**TEXT SEGMENT**
Now that the Democratic Party Presidential field has been winnowed down, it's time to take a closer look at what the two leading candidates, John Edwards and John Kerry, are promising the electorate with regard to health care. John Kerry has vowed "to fight for the day when affordable health care is a right, not a privilege, for every American." John Edwards has declared, "I want to make health care a birth right for every single child born in this country, period. I want to make sure all of us vulnerable adults are covered. I want to give every one of you a credit in your paycheck to help you with your insurance premium and I want to stand up—stand up against the big HMO's, insurance companies, drug companies and bring down the cost of health care for every single person in America."

Both candidates' plans broaden government health care coverage from both ends of the age spectrum. Right now, oldsters 65 and over are covered by Medicare and in most states, uninsured children under the age of 19, whose families earn up to $36,200 a year (for a family of four) are eligible for State Children's Health Insurance Programs (SCHIP). Both Edwards and Kerry would expand health coverage by allowing Americans over age 55 to buy into Medicare. And both would expand SCHIP to cover all children, up to age 21 for Edwards. Both would offer small businesses tax credits as a way to reduce the cost of insuring their employees. Both would also help workers between jobs to keep their health coverage: Edwards proposes a 70 percent federal subsidy to extend their employer health insurance and Kerry wants to offer a 75 percent tax credit to help the temporarily unemployed paid for their health insurance. Both would require insurers, hospitals, doctors, and so forth to adopt electronic record-keeping as way to reduce administrative costs. Both offer tepid plans for reducing costs by reining in some medical malpractice suits. The latter proposal is interesting since Edwards made millions from medical malpractice lawsuits.

While their plans are similar, Kerry does offer a couple of different twists. One is that the Feds would reimburse employee health plans for 75 percent of the catastrophic costs they incur in paying for individuals' health expenses above $50,000, as long as they use those savings to reduce the costs of worker's premiums. Kerry would also allow small businesses and individuals to buy into the Federal Employees Health Benefit Program. Meanwhile Edwards would throw in subsidies aimed at keeping and attracting 100,000 nurses.

Kerry says his proposals would cover 27 million uninsured Americans at an average cost of $72 billion over the next five years. Edwards claims that his plans would cover 21 million Americans at a cost of about $53 billion per year.

Both of the remaining major Democratic candidates' plans are a continuation of the creeping socialization of medicine that Americans have been experiencing since the adoption of Medicare and Medicaid in the 1960s. President Bush and the Republican Congress are also pushing in that direction by socializing drug purchases for America's senior citizens under Medicare. Today, nearly 43 percent of all health care expenditures are covered by the government. There may be a hidden tipping point in such incrementalism.

Today, ignoring income limits, some 40 percent of Americans would qualify on the basis of their ages for government health care benefits. Both Kerry's and Edwards' plans increase the percentage of the American population that would be eligible for their proposed government health benefits to just over 50 percent. Remember that polls already show that over 60 percent of Americans already favor government guaranteed universal coverage. As fewer and fewer Americans enjoy private health care, fewer and fewer will be willing to resist a complete government takeover of our health care system. Kerry and Edwards may not be proposing a government takeover of medicine, but that's the clear direction that they are leading the country. Perhaps in their second Administration.

**REQUIRED ACTION 1**
List every government health program that the health care text names.
**REQUIRED ACTION 2**
According to the health care text, what share of catastrophic costs above $50,000 would the Feds reimburse to employee health plans under Kerry's plan?
**REQUIRED ACTION 3**
Rewrite the health care text from "Both of the" to "in such incrementalism.", changing "incrementalism" to "gradualism".
The records come from a different source than the health care text.

**SOURCE MATERIAL**
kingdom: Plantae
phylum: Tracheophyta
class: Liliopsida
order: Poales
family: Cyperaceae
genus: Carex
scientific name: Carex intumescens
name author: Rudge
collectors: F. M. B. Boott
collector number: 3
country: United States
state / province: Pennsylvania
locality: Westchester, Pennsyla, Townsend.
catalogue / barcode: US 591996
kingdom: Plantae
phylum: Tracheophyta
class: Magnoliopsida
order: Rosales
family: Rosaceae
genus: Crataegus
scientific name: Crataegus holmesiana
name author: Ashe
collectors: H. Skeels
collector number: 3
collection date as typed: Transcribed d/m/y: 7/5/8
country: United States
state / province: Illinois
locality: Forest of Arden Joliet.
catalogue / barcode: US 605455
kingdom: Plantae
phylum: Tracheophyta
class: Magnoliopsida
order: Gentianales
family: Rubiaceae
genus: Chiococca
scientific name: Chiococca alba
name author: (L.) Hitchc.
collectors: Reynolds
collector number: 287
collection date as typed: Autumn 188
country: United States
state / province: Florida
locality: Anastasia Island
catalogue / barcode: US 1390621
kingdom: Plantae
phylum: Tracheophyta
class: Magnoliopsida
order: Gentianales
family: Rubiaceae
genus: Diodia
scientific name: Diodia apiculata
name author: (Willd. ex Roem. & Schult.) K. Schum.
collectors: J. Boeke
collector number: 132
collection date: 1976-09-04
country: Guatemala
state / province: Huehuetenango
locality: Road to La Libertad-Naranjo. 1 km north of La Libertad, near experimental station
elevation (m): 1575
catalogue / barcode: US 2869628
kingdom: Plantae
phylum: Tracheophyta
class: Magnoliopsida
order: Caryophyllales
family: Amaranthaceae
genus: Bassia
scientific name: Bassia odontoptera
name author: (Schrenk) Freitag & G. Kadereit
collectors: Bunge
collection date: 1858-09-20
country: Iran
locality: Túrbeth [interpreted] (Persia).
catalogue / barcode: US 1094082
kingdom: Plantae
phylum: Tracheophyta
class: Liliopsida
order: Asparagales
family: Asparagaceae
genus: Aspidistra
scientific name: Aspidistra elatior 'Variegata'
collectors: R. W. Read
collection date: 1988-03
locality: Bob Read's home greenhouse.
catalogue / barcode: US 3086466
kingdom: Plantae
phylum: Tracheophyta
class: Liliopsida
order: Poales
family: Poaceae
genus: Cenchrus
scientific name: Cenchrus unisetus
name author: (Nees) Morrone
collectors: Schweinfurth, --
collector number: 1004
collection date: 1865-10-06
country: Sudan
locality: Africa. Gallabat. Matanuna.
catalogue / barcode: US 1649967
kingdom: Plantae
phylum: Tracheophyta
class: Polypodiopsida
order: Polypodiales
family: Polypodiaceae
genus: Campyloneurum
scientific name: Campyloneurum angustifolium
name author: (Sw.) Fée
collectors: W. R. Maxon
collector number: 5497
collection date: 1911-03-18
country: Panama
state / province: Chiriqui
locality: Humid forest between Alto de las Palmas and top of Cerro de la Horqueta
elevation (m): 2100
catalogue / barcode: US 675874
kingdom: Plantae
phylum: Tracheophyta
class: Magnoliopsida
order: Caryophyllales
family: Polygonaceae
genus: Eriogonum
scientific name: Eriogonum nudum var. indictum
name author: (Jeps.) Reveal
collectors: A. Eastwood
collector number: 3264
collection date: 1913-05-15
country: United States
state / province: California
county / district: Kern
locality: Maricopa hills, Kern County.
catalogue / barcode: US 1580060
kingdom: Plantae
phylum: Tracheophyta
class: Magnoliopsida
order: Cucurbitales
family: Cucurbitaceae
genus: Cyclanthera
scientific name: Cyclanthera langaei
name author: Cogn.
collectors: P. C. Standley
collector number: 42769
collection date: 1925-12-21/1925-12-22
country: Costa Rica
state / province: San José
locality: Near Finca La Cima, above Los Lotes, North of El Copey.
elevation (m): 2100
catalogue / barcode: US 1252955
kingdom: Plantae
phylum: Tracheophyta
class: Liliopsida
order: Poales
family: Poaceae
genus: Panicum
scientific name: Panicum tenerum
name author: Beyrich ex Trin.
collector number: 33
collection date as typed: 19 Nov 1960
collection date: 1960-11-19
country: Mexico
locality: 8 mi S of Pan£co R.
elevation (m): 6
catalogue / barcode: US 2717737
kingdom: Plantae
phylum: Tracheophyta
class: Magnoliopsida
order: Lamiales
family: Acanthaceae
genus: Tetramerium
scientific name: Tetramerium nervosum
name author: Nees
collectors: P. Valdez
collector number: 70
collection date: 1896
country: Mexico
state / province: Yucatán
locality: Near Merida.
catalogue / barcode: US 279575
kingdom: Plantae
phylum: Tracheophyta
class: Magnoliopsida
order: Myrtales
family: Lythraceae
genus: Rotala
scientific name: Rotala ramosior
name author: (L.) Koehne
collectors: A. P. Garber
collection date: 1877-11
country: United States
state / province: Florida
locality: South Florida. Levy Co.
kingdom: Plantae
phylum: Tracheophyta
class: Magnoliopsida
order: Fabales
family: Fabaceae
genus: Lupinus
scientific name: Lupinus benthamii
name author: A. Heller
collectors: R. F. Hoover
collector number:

**TASK RESULT 1**
Medicare
Medicaid
State Children's Health Insurance Programs (SCHIP)
Federal Employees Health Benefit Program

**TASK RESULT 2**
75 percent

**TASK RESULT 3**
Both of the remaining major Democratic candidates' plans are a continuation of the creeping socialization of medicine that Americans have been experiencing since the adoption of Medicare and Medicaid in the 1960s. President Bush and the Republican Congress are also pushing in that direction by socializing drug purchases for America's senior citizens under Medicare. Today, nearly 43 percent of all health care expenditures are covered by the government. There may be a hidden tipping point in such gradualism.